Sunday 18 October 2009

For the love of god


This week has been a very busy week with lots of gallery visits and the exhausting Frieze Art Fair all taken in. Yesterday, amongst other shows, I went to see the Damien Hirst exhibition at the Wallace Collection. I have to say I was highly sceptical, not being the biggest fan of Hirst's past work. The show consists of about twenty paintings based around the theme of death (nothing new, then) that have been painted by the artist's own hand, a noted departure from his Factory-style assistant-produced artworks of old. The first thing to comment on, an unavoidable talking point, is the location of the show. The Wallace Collection is a family collection of mostly 15th and 16th century oil paintings and artefacts, and for Hirst to assume he has the right to show his work there (he funded the show himself, to the tune of £250,000...) is quite insulting, to be honest. Fair enough, he has generated much interest and probably increased the visitor count ten fold, but his paintings are just so incongruous and completely at odds with the many other works of art that the Collection houses that it all feels a bit... distasteful.
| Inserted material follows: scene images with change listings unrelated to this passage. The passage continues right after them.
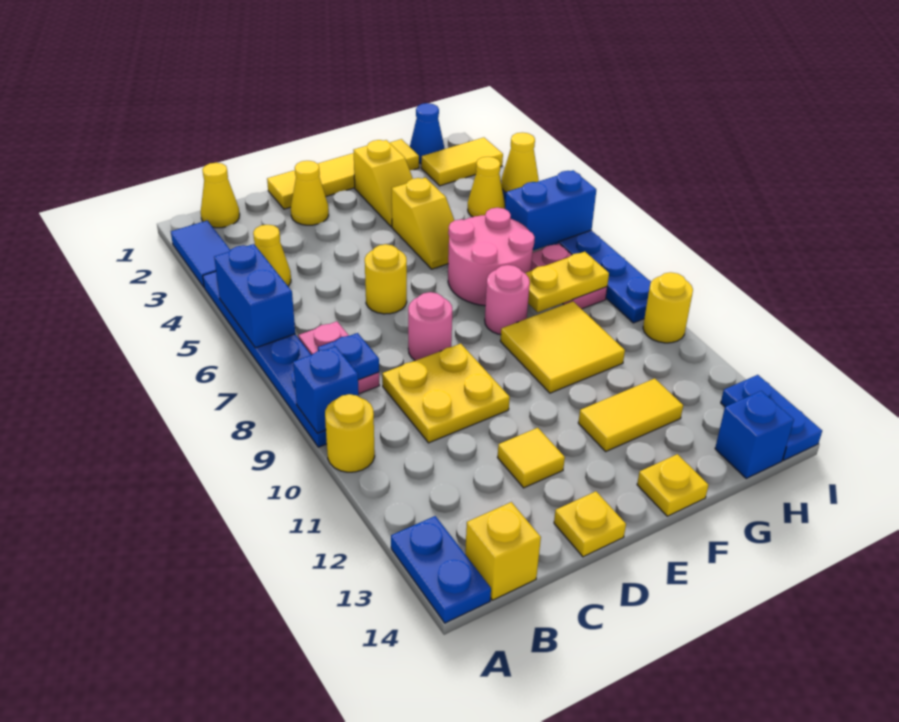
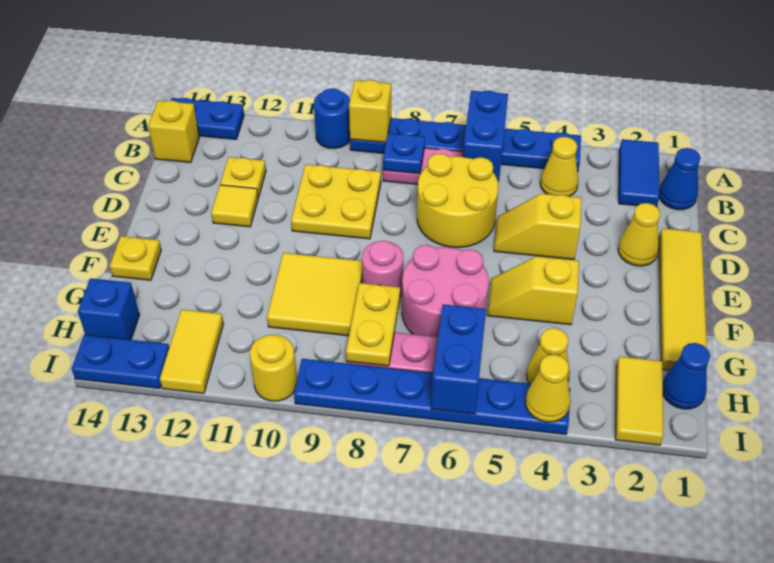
blue tile A2:A3 level 1 -> blue tile A2:B2 level 1
blue brick A5:A6 level 2 -> blue brick A6:B6 level 2
blue brick A9 level 2 -> yellow brick A9 level 2
yellow round brick A10 level 1 -> blue round brick A10 level 1
yellow cone B1 level 1 -> blue cone B1 level 1
yellow round brick D6 level 1 -> yellow round brick C6:D7 level 1
pink round brick D8 level 1 -> none
yellow plate D14 level 1 -> yellow plate C12 level 1
yellow slope F2:F3 level 1 top 2 -> yellow slope D4:D5 level 1 top 4
yellow tile F12:G12 level 1 -> yellow tile H12:I12 level 1

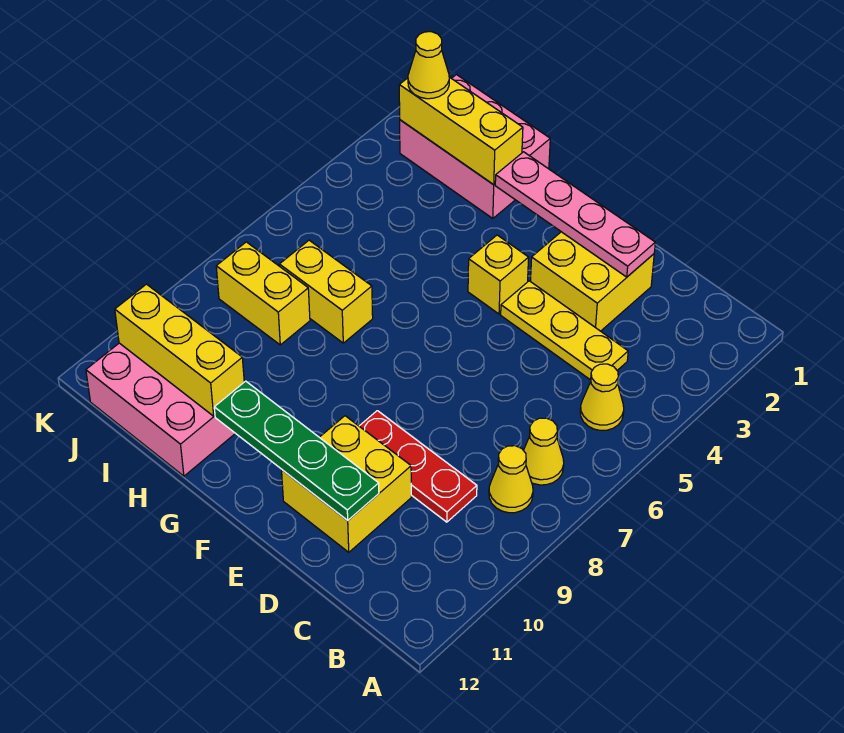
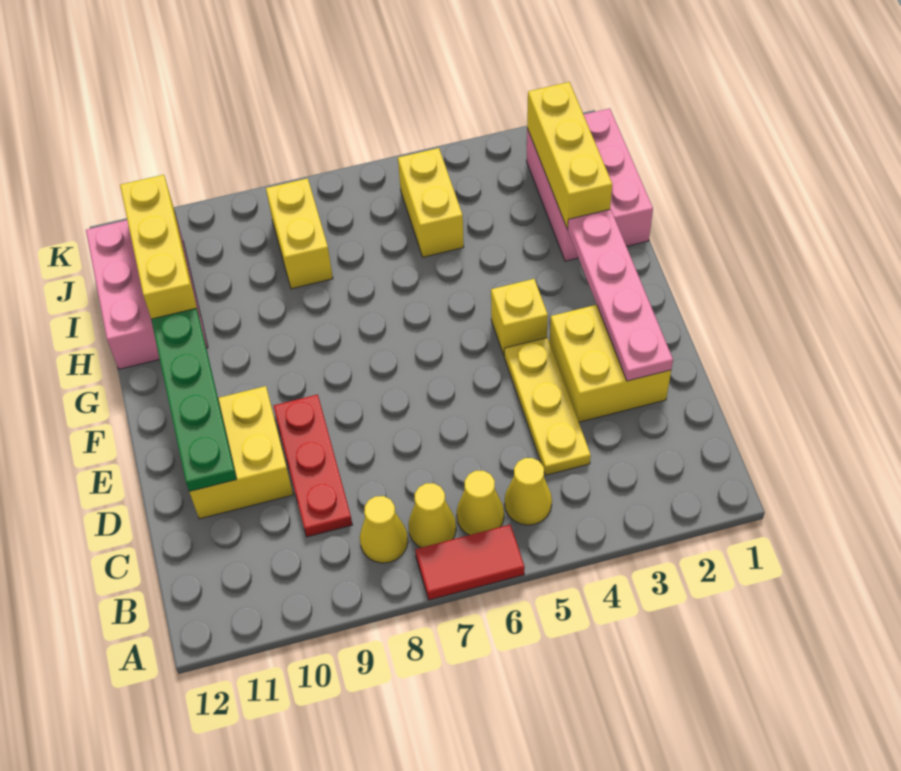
none -> red tile A6:A7 level 1
yellow brick H7:I7 level 1 -> yellow brick I5:J5 level 1
yellow cone J2 level 3 -> yellow cone B6 level 1

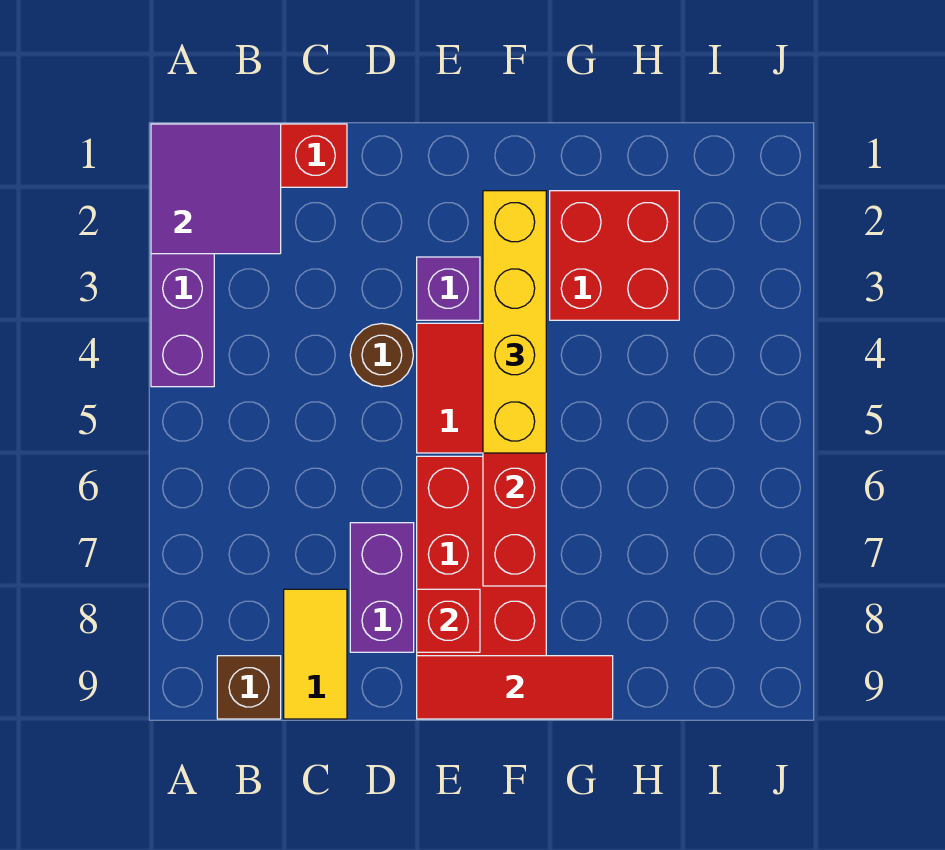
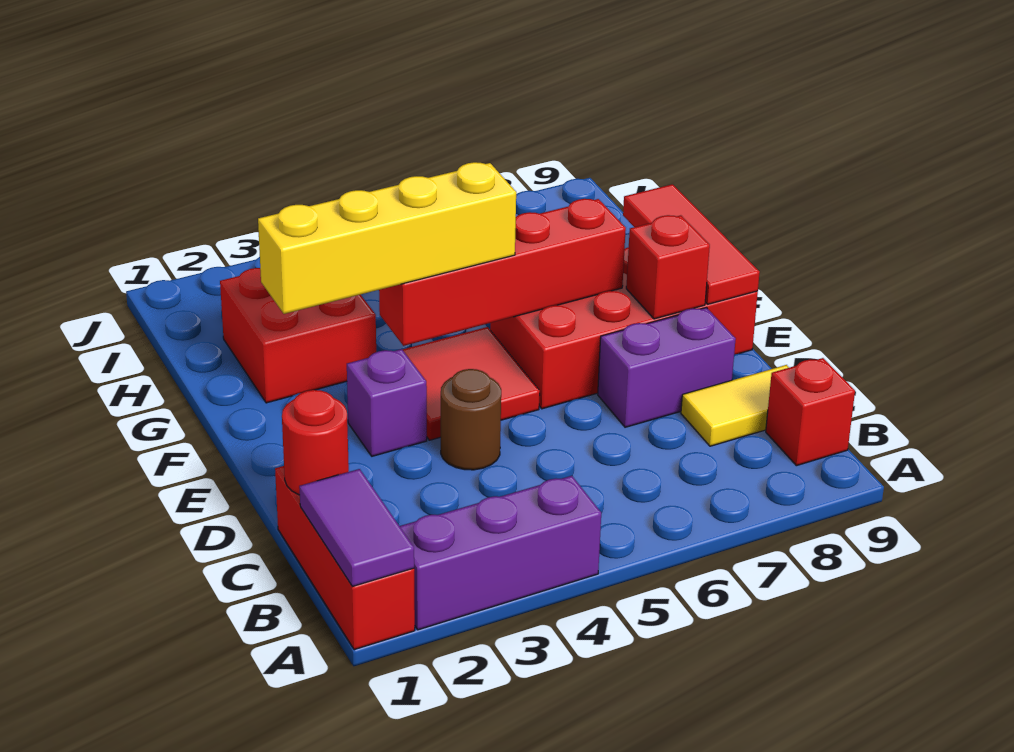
purple tile A1:B2 level 2 -> purple tile A1:B1 level 2
brown brick B9 level 1 -> red brick B9 level 1
none -> red round brick C1 level 2

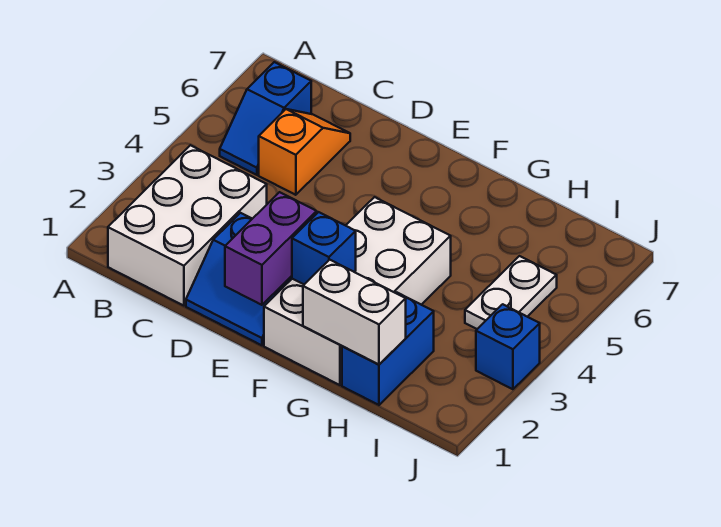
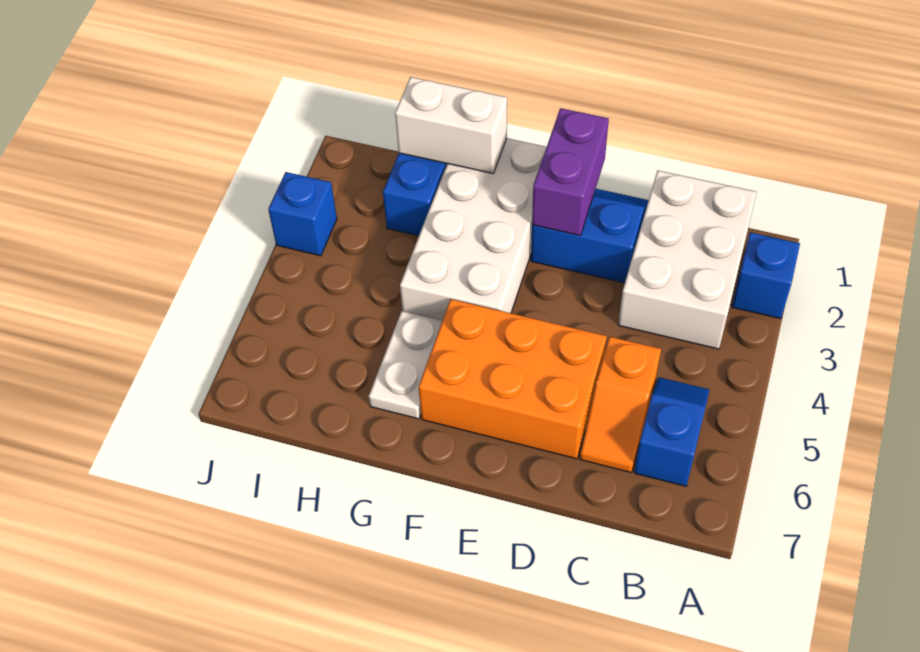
none -> orange brick D5:F6 level 1
blue brick F2 level 2 -> blue brick A2 level 1
white plate I4:I5 level 1 -> white plate G5:G6 level 1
Now, the paintings themselves. To say they are an homage to Francis Bacon is an understatement: large scale paintings in prussian blue covered in geometric lines, including a couple of triptychs, featuring such symbols of death as the skull and a lemon. Yes, a lemon. The tour guide, who was doing her best to convince us of a great depth of meaning and significance to these paintings, duly informed us that Hirst intended the lemon as a symbol of death, despite the fact that historically the closest a lemon has come to being a symbol of anything is the inclusion of lemon trees in paintings of the Virgin Mary. There was more, of course. He also included spots in many of the paintings, apparently signifying the death of his old practice (his spot paintings are somewhat of a trademark) and the next stage in his artistic career. In other words, he has realised that the spot paintings and the diamond encrusted skull were hollow and meaningless and has decided to try his hand at the lonely, romantic painter locked away in his studio image. Perhaps this would be ok, were the paintings not so two dimensional and repetitive. Each one feels like a reworking of the last, as if he's taken four elements and tried to configure the most number of ways of composing them possible.

Before heading over to the exhibition a friend and I happened to bump into Adrian Searles, chief art critic at The Guardian who we'd seen take part in a debate at Frieze. He was friendly and had time for conversation, and even recommended a show. This show was by Sarah Lucas, who along with Hirst came to prominence in the 90s as part of the famed YBAs. The contrast is telling: hers, held in a disused shop in Dover Street, was original, intriguing, and held your interest as you took in the four floors worth of art. Hirst's? Well, I think I've made my feelings clear. "Don't get sucked in by Damien" were Searles' parting words. Needless to say, I didn't.

Tuesday 6 October 2009

Money over matter

http://www.showitwithmoney.com/artist_about.html

If you thought the Tate's Pop Life showcased the end of integrity in contemporary art, this has just about put the last nail in the coffin. Damien Hirst has proved he's the master at making obscene amounts of money out of an increasingly pretentious art world, and with this he's just about come up with the perfect con. In my opinion.. I'm certainly not going to be buying into it.